さて、情報の透過性について着眼点の違いの程度としてみよう。不正確な情報と確信した時に、どのような反応が望ましいのだろうか。

摩擦が予想されても正確な情報の受け渡しに邁進することが望ましいのだろうか。摩擦を回避して問題が生じるまで時期を待つのだろうか。予想出来る対応を準備するのだろうか。封じ手のようにどこかに書き留めておくのだろうか。

どれも理由になるだろう。迷うときの方針を持つ意味を感じるかもしれない。

誰だったか、建築家が依頼を受けるときに、介在させず直接要求する人として名前を挙げていたが著名な人ばかりだった。これを伝言ゲームの恐ろしさを著名人は知っていると理解する。依頼の作法として失礼のないような配慮という解釈もあるが、そんな感覚にならないのはなぜだろう。

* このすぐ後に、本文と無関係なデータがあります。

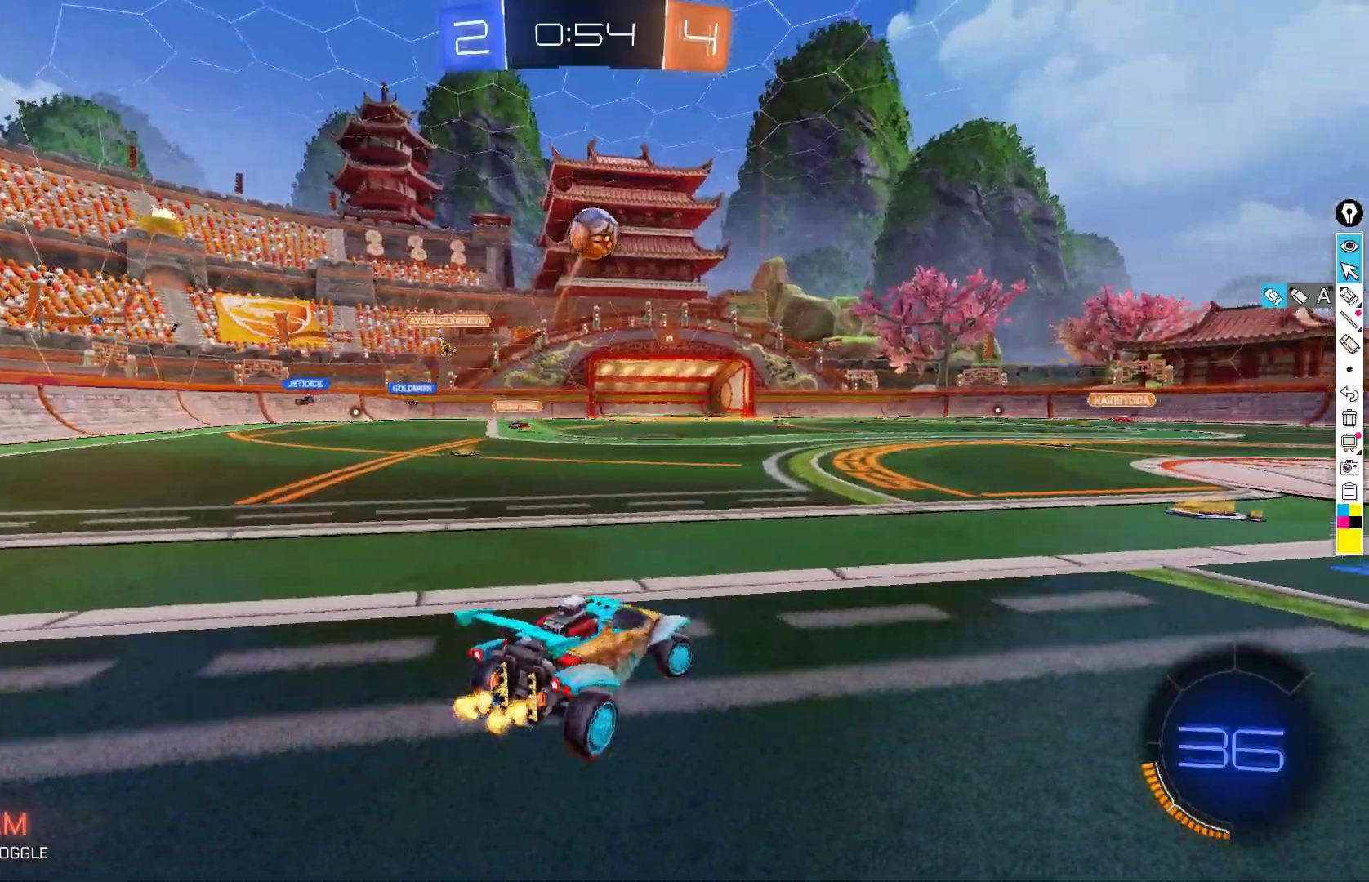
{"buttons": ["R2"], "left_stick": "right", "events": [[100, "B", "down"], [467, "B", "up"]]}
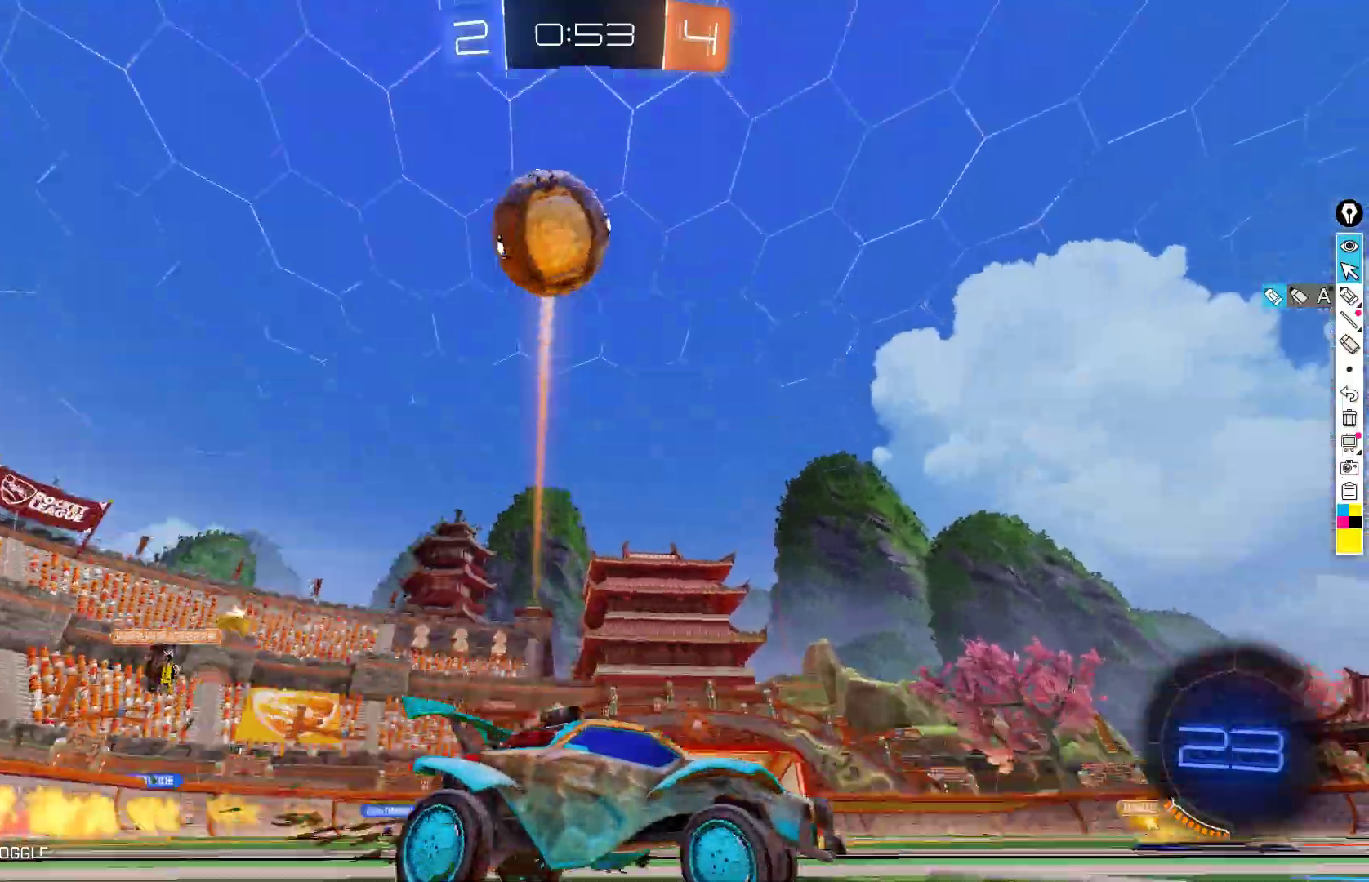
{"buttons": ["B", "R2"], "left_stick": "right", "events": [[17, "Y", "down"], [100, "Y", "up"], [183, "B", "down"], [200, "left_stick", "center"], [350, "left_stick", "right"], [400, "A", "down"], [483, "A", "up"]]}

伝言ゲームのように代理人から仕事を依頼されたとしよう。代理人からの依頼の範囲を未確認で仕事に取りかかれることが不思議に感じることがおかしいのだろうか。権限の範囲を確認しなければ問題が起きるという経験の有無の違いだろうか。

都市伝説かもしれないが、ある火事で有名なホテルの有名人は建設途中で工事現場の写真を撮って出来上がってから指摘して建築費を値切ったということだ。

発注や検収方法で問題が起きることを経験しなくても経験に等しく知識とするなら、何かの役に立つかもしれない。

公式として知らなければ、取得済み情報から導き出される結論も知識がないことで免責と認識することをどのように捉えるか、一概には言えない。

将来のインフレ率が高いならば、名目金利が高いのが自然のはずだろう。名目金利が低いのを不自然と主張しないことに違和感を持つ。と思っていたら、似たような趣旨の書籍の広告を目にした。大体想像出来るから買わないけど、反応は乏しいと予想する。その予想が外れたら、混乱状態になりそうだ。

ここにどこか情報の透過性を遮断する動きがあるのかもしれない。情報の非対称性どころではないと思う。